47.  Quem é Homem, está no céu, quem é Deus vem do céu. Sobe o que desce, mas desce sem descer. É o que era, mas não era o que é. Percorremos as causas, e a razão nos escapa; vemos a razão e não entendemos a causa. Entendendo assim a Cristo Jesus, nós o conheceremos, porém, julgando compreender mais, ficaremos na ignorância.

 

Capítulo 55.

48.  Como é grande, nas palavras e nos fatos, aquele mistério do pranto de Cristo, e das lágrimas que lhe correm dos olhos por causa da angústia da alma! (Cf. Lc 19,4.)

49.  De onde provém esta falha de sua alma, para que a dor da tristeza arranque lágrimas do corpo? Que amargura e dor intoleráveis fazem o Filho do Homem, que desceu do céu, se desfazer em lágrimas? Que foi então o que nele chorou? O Deus Verbo ou a alma de seu corpo?

50.  Pois, embora as lágrimas pertençam ao corpo, é a angústia da alma que faz brotar o seu pranto por intermédio do corpo.

51.  Qual foi a causa do seu pranto? A ímpia e parricida Jerusalém, que não iria sofrer pelo assassínio de tão grandes Profetas e Apóstolos e a morte do próprio Senhor, teria merecido dele a honra das lágrimas?

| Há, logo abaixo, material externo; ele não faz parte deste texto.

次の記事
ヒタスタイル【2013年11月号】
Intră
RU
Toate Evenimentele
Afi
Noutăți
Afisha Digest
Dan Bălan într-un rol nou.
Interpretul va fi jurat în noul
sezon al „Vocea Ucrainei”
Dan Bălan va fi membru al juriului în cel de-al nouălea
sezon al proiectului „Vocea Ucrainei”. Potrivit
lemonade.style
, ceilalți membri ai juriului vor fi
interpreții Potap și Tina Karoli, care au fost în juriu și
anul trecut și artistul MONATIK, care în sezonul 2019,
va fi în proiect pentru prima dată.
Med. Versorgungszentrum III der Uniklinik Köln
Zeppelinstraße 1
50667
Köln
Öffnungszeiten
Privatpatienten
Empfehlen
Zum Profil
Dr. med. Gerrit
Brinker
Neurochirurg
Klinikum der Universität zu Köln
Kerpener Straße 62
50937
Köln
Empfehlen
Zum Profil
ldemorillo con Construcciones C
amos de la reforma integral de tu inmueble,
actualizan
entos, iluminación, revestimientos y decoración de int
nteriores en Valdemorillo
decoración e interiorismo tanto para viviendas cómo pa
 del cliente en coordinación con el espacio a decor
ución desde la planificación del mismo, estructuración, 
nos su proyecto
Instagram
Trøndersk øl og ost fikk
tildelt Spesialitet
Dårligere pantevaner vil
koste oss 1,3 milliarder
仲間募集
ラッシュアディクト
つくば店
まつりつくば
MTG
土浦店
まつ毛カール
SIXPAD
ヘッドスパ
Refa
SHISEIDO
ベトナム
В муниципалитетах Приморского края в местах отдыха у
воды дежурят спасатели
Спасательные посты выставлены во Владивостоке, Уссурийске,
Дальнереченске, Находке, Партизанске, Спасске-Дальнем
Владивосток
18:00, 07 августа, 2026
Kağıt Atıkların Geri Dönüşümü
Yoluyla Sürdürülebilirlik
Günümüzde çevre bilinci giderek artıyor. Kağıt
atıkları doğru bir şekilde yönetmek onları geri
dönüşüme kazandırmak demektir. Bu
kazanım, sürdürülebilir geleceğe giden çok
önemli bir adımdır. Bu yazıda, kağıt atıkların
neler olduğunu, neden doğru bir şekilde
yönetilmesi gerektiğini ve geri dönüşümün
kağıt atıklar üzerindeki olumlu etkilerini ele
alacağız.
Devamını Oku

52.  Acaso se condói com a queda desta perdida e desesperada gente, como se lamentam as calamidades que causam as mortes humanas? Qual é, pergunto eu, o mistério destas lágrimas?

53.  A alma, que está triste, chora. Mas acaso não foi ela que enviou os profetas? Não foi ela que desejou tantas vezes reunir seus pintainhos à sombra de suas asas (cf. Mt 23,27)?

54.  Não pertence ao Deus Verbo entristecer-se, nem as lágrimas pertencem ao Espírito. Mas também não é próprio da alma fazer algo antes do corpo. E, contudo, Jesus Cristo realmente chorou, sem dúvida alguma.

 

 

1.      O que você destaca na fala do seu irmão/ã?

2.      O que você destaca no texto?

3.      Como ele é útil para sua espiritualidade?